I know that it’s axiomatic that poor people are helpless victims. But in the case of these mortgages [i.e., bubble-era ARM/no-doc/exotic mortgages], that is a really hard sell. The banks did not take from poor people. They gave to poor people….I’m sorry, but if you borrowed up to 100 percent of the value of the house or more, then all you really lost were your moving expenses.

What about predatory lending? As I understand it, the idea of predatory lending is to saddle the borrower with an expensive mortgage so that you can foreclose on the property and sell it at a profit. How many times did that happen? Have you read of a single instance in the past three years where the bank made a profit on a foreclosure?

Put aside the question of whether or not poor people really have suffered thanks to exotic mortgages, a problem that I think Kling dismisses much too easily.
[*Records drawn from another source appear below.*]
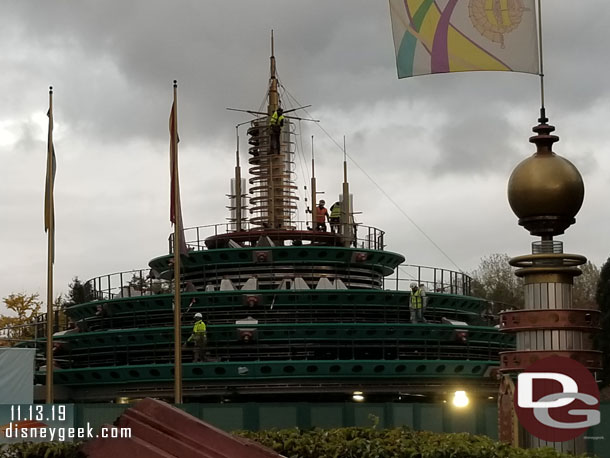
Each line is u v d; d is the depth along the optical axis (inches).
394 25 902.4
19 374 1893.5
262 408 1817.2
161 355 2407.7
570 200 921.5
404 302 2443.4
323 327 2316.7
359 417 1854.1
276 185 2657.5
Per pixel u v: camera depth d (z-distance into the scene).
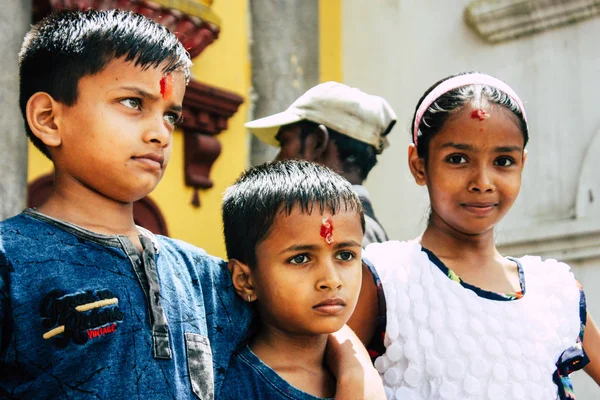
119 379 1.38
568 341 1.99
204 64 4.17
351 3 5.28
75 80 1.46
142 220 3.78
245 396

From a systemic point of view, the real issue is that predatory lending on a large scale helped to massively inflate the housing/credit bubble of the aughts. If the home loan market had been regulated stringently enough to keep mortgage lending relatively sober, the bubble most likely would have been half the size it ended up at, the credit derivative tidal wave never would have picked up a lot of steam, the bursting of the bubble would have kicked off a normal-sized recession instead of a near-depression, and the banking system would have survived without massive government intervention.

Of course, the proposed CFPA would do a lot more than just regulate mortgage lending, and we can argue about whether that regulation would be a good thing. But the Fed obviously did a lousy job of reining in mortgage brokers during the past decade, and since property is by far our biggest (and most dangerous) asset class, doing a better job of that is a key part of preventing a repeat of 2008. Giving that responsibility to someone who takes it more seriously seems like a pretty good idea to me.